Desde que a repercussão geral passou a ser requisito para admissão de recursos extraordinários no Supremo Tribunal Federal (STF), esse tipo de recurso vem abrindo caminho para que cheguem à Corte questões de grande interesse nacional e que afetam um número expressivo de interessados.

A introdução do requisito realçou, inclusive, o papel do STF como corte constitucional. Ocorre que, uma vez reconhecida a repercussão geral de uma matéria, a apreciação do tema do julgamento do processo específico sofre um deslocamento. Antes de tudo, o STF toma a decisão sobre o assunto constitucional de repercussão geral sem se limitar aos fundamentos expostos na peça recursal. A corte poderá receber contribuições de entidades representativas (amici curiae) com notório conhecimento sobre o assunto e, após a conclusão, aplicar o entendimento para resolver o processo individual.

Esse novo modelo de julgamento de recursos sobre temas de grande interesse guarda semelhança com o controle abstrato e concentrado de constitucionalidade. Somente após o encerramento dessa fase, a solução será aplicada ao caso específico que possibilitou a chegada da matéria ao STF. Essa forma de apreciação recebe a denominação de abstrativização do julgamento de recurso extraordinário avulso.

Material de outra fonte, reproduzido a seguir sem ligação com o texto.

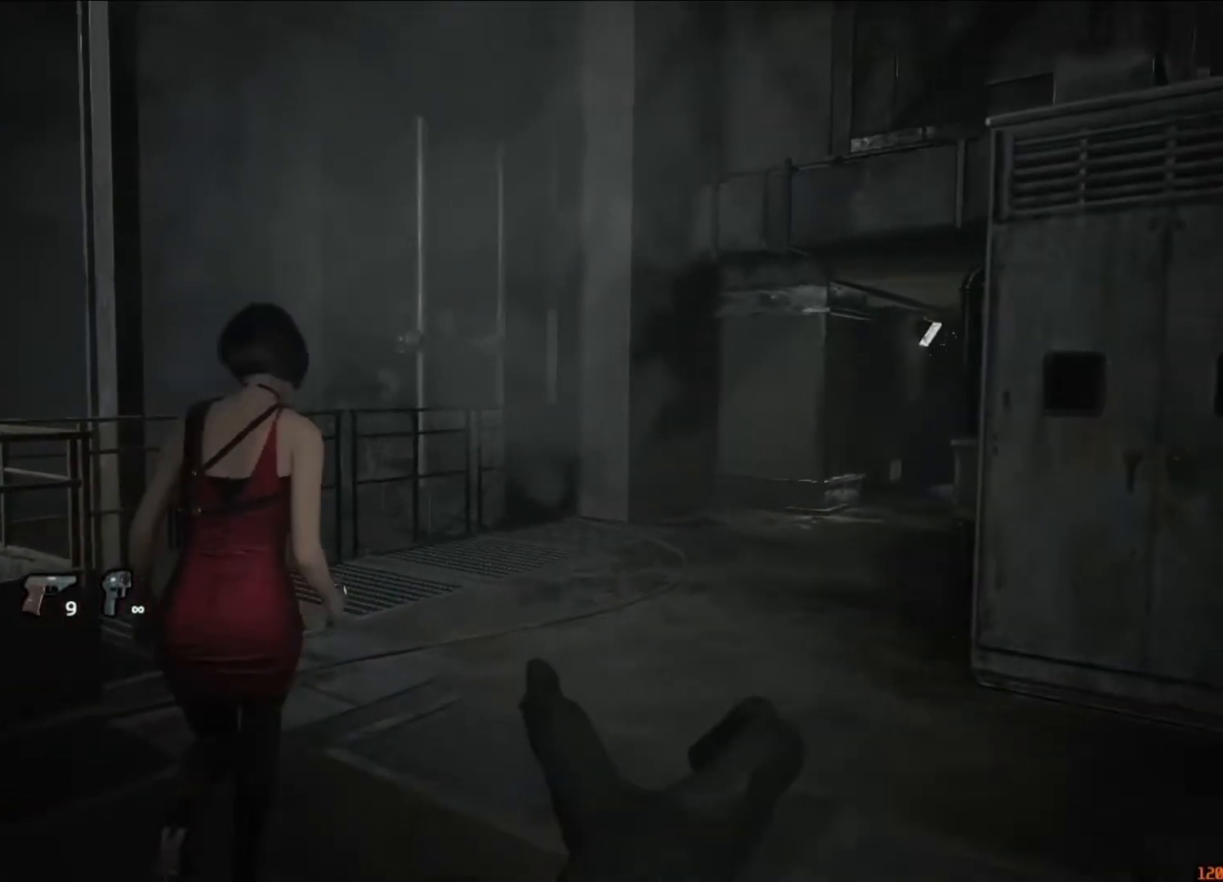
{"keys": ["shift", "w"], "mouse": [], "events": []}
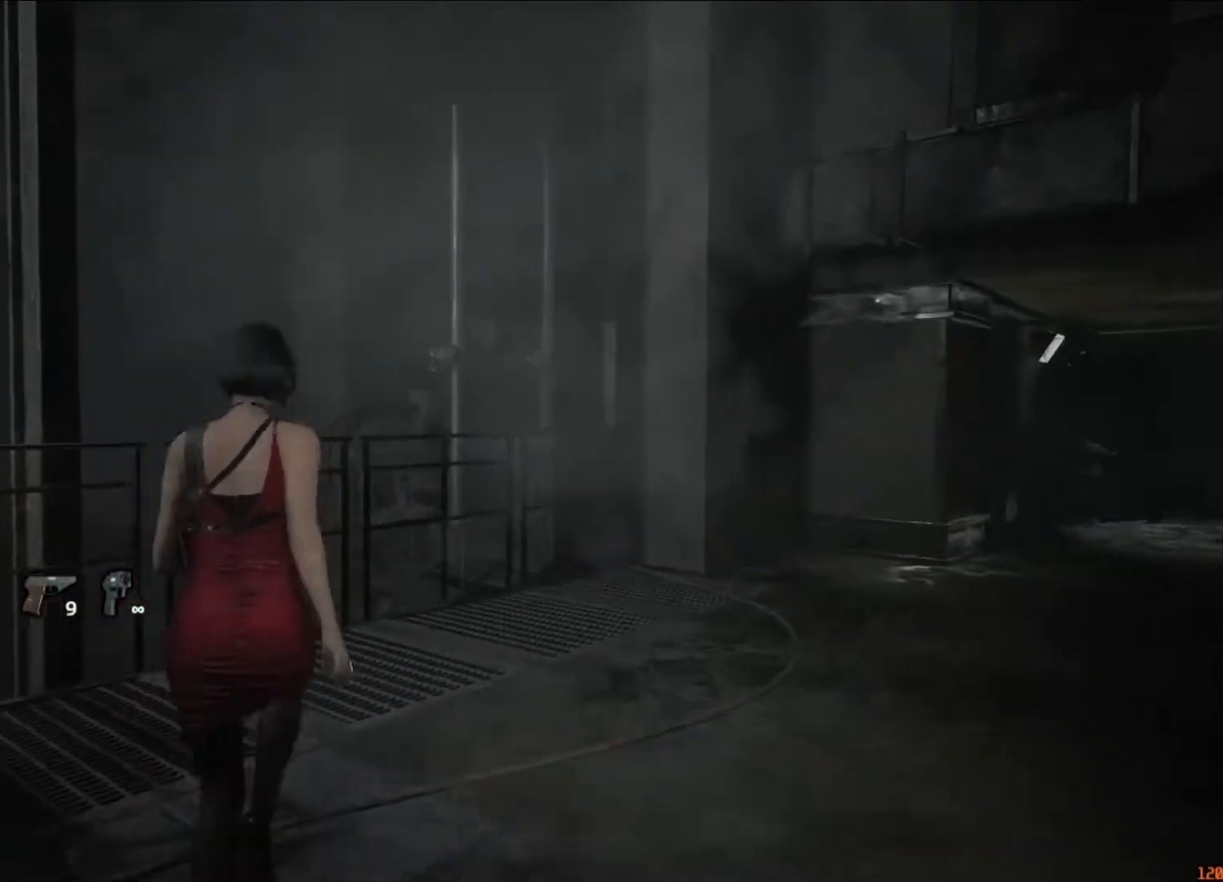
{"keys": [], "mouse": ["left", "right"], "events": [[283, "mouse_left", "down"], [350, "mouse_right", "down"], [350, "shift", "up"], [383, "f", "down"], [383, "mouse_left", "up"], [383, "w", "up"], [450, "f", "up"], [450, "mouse_left", "down"]]}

Os efeitos subjacentes às decisões proferidas segundo essa sistemática são vinculantes para os órgãos do Poder Judiciário. Após o tribunal de 2º grau aplicar a decisão, não se admitirá a interposição de novo recurso extraordinário, sendo possível o manejo de reclamação contra a decisão do tribunal de 2º grau (desde que exaurida a instância ordinária) que não aplicar a posição consagrada pelo STF na repercussão geral.

É possível constatar, inclusive, uma importante modificação relativa ao controle de constitucionalidade exercido pelo STF nos últimos anos. Decisões proferidas no julgamento de processos subjetivos, mas segundo o regime de repercussão geral, passam a ter efeito semelhante às originadas do controle abstrato e concentrado.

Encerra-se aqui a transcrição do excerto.